Another idea that was previously proposed is the formation of a National Guard Cyber Protection Team that would have a branch in each of the 10 Federal Emergency Management Agency (FEMA) territories. Army General Frank J. Grass, the National Guard’s senior officer, has suggested that each state will have its own individual cyber response unit at some point.

Training for cyber attacks

Though the formation of specialized cyber battalions is relatively new, the National Guard has been actively training for cyber attacks on national resources since 2012. The annual Cyber Guard event is a multi-state joint training exercise that simulates a major earthquake in southern California followed by a coordinated nation-state cyber attack that shuts off electrical power to multiple states along the coasts.

National Guard members only serve for one weekend per month and two weeks each summer, unless they are called to active duty. Many Guard members involved in cyber response have “day jobs” in related IT fields and supplement the force with a variety of cybersecurity skill sets acquired in their civilian training. Naturally, tech centers such as California are richer in these civilian resources than states that are dominated by more rural populations, which makes standardized training important.
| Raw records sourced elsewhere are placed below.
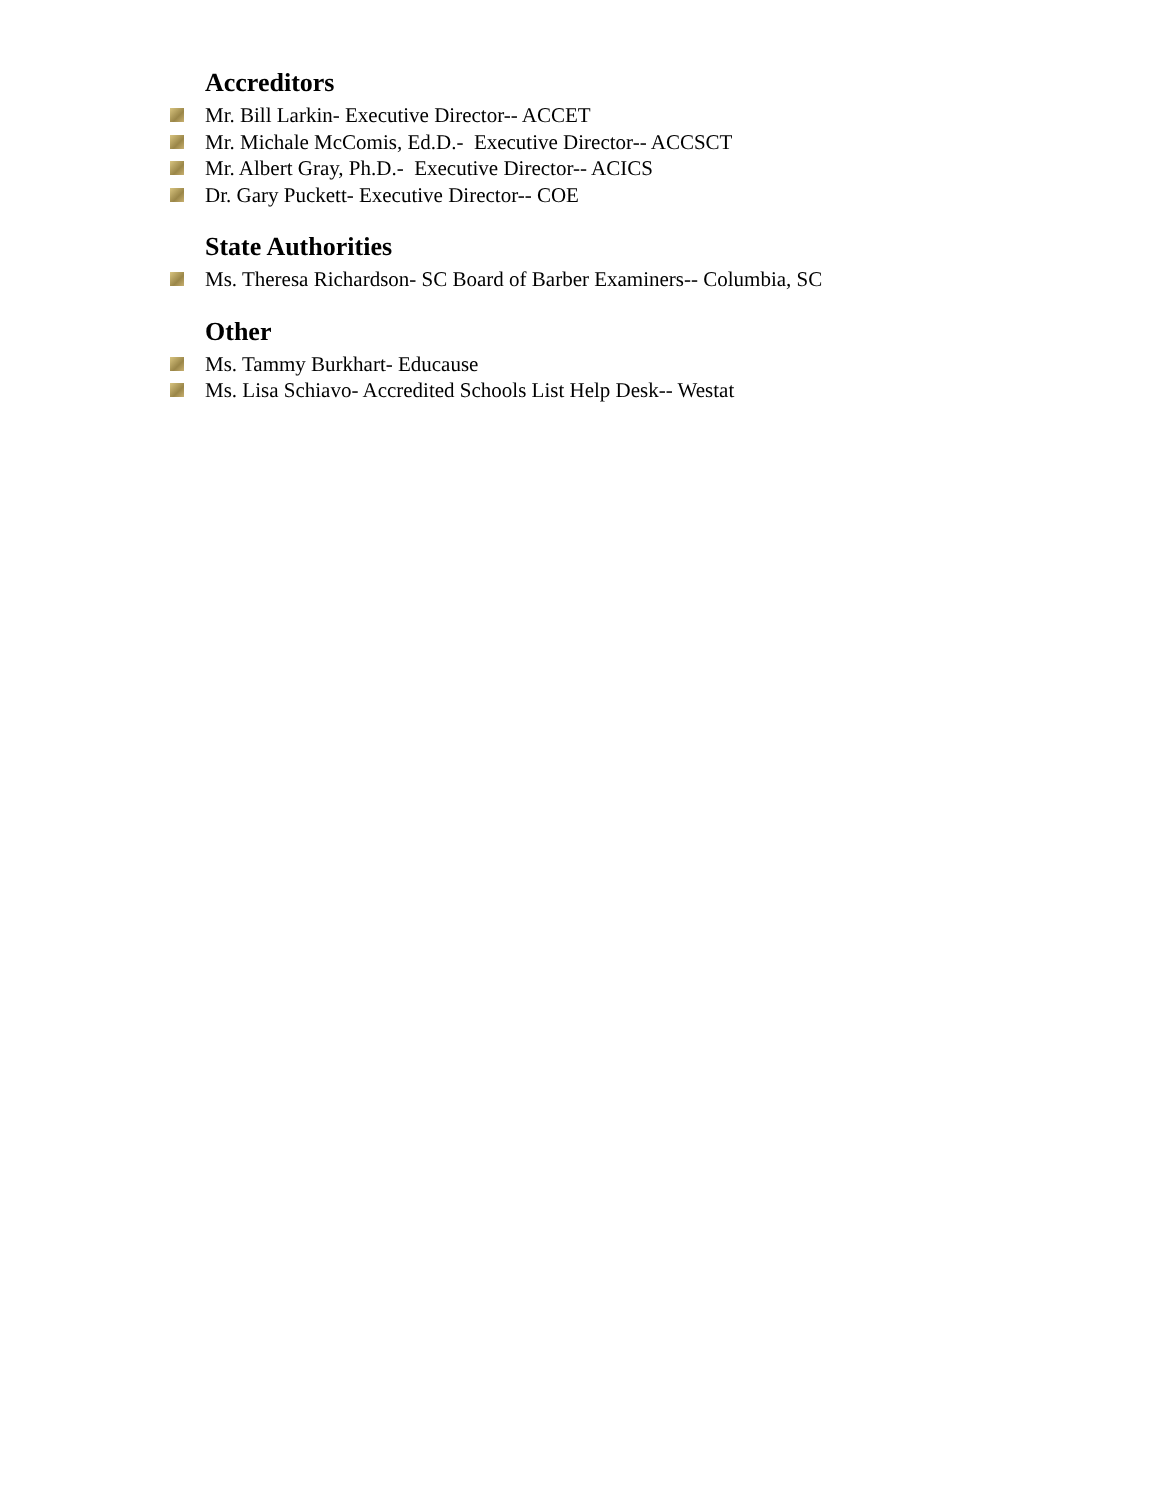Accreditors
Mr. Bill Larkin- Executive Director-- ACCET
Mr. Michale McComis, Ed.D.- Executive Director-- ACCSCT
Mr. Albert Gray, Ph.D.- Executive Director-- ACICS
Dr. Gary Puckett- Executive Director-- COE
State Authorities
Ms. Theresa Richardson- SC Board of Barber Examiners-- Columbia, SC
Other
Ms. Tammy Burkhart- Educause
Ms. Lisa Schiavo- Accredited Schools List Help Desk-- Westat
In addition to incident response at the state and local level, National Guard members are expected to be playing an active role in deterring election interference in 2020. Though election security is not part of the agency’s regular mission, the extraordinary circumstances created by the 2016 election interference campaign have prompted the Guard to step into a supporting role. The agency will assist with network analysis and active monitoring for cyber attacks during the day of the election in some states, and was deployed in a similar capacity for the elections in 2018.

Necessary preparations

The National Guard joins agencies throughout the American government in being forced to rapidly modernize and train up cyber warriors. Threat actors backed by nation-states have made great strides in recent years and are now able to cause physical manifestations of damage by way of digital cyber attacks – cutting off power, manipulating traffic signs, and even potentially taking control of a nuclear power plant’s reactor among other possibilities that can cripple critical infrastructure.
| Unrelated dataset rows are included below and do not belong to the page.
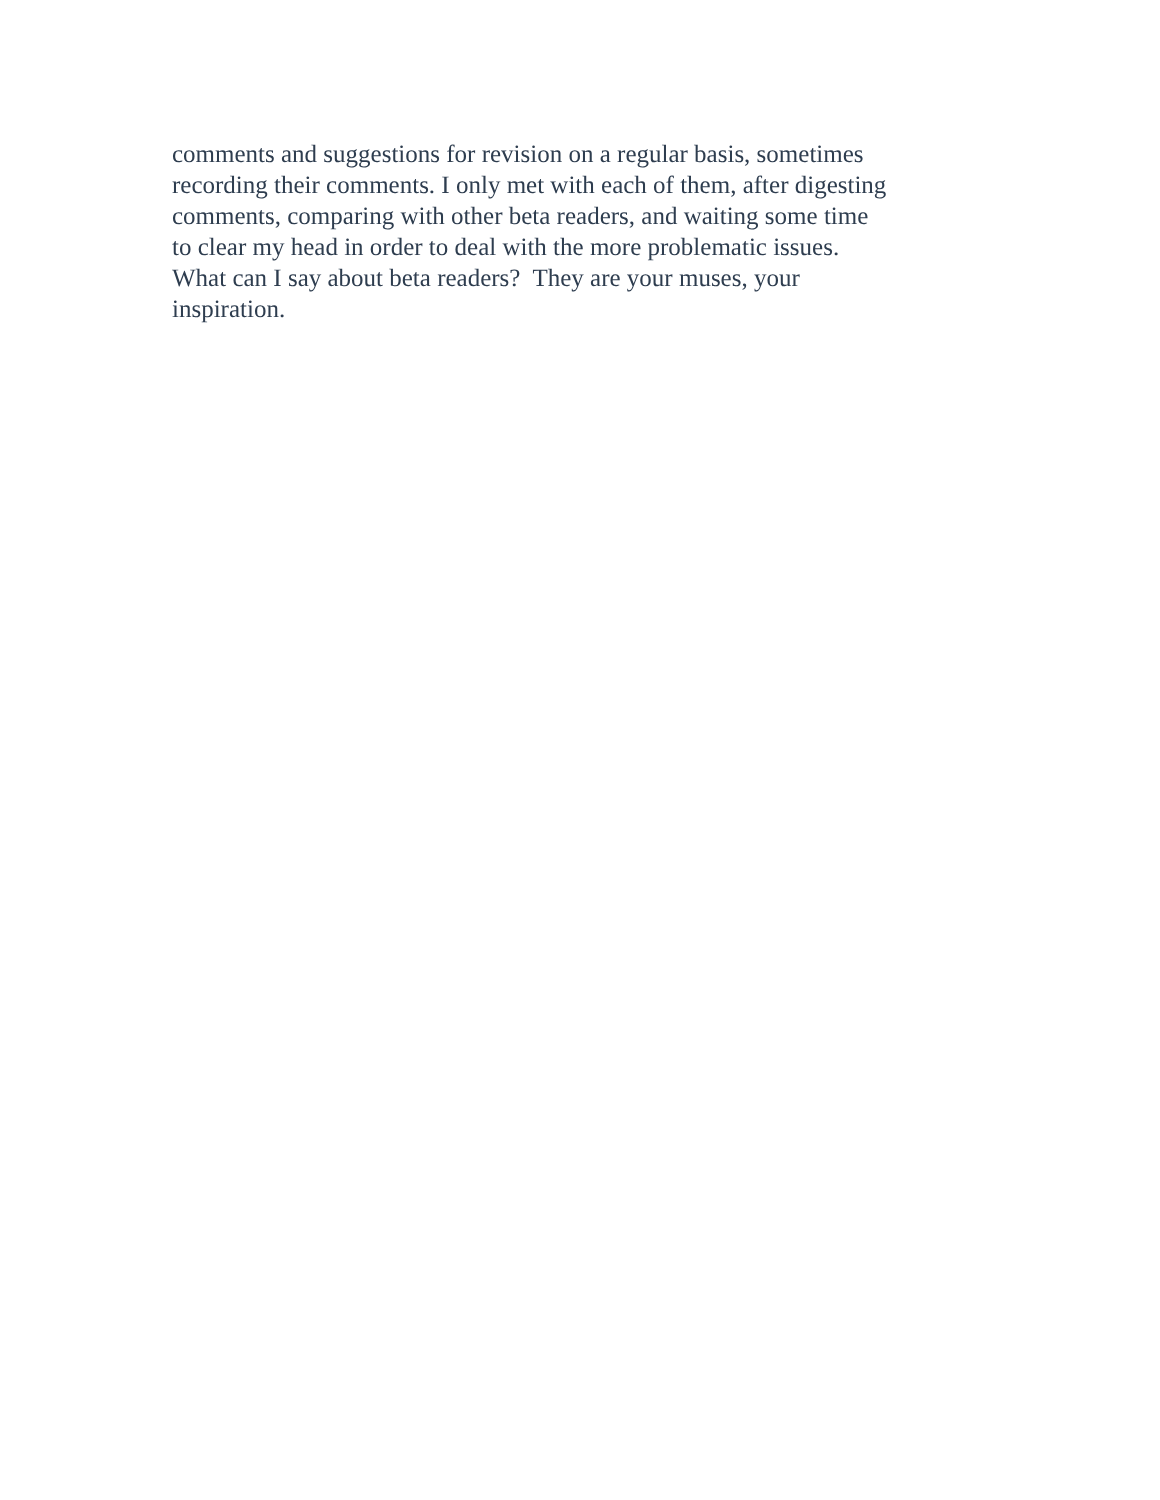comments and suggestions for revision on a regular basis, sometimes
recording their comments. I only met with each of them, after digesting
comments, comparing with other beta readers, and waiting some time
to clear my head in order to deal with the more problematic issues.
What can I say about beta readers? They are your muses, your
inspiration.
The US government does not presently have a central cyber security agency, which has forced each department and branch of the military to cope with cyber attacks individually for the most part. As of 2014, the Department of Homeland Security (DHS) has some level of blanket responsibility under the Federal Information Security Modernization Act, but only governs the information security policies of federal systems that are not considered a national security risk.

A task force called the Cyberspace Solarium Commission was formed in early 2019 to develop a national unified cyber security strategy and possibly a cyber command agency, but so far nothing concrete has been proposed.

In the interim, the National Guard is serving as something of a stopgap to get effective federal cyber security support to state and local governments that are running behind the curve in terms of cyber capabilities.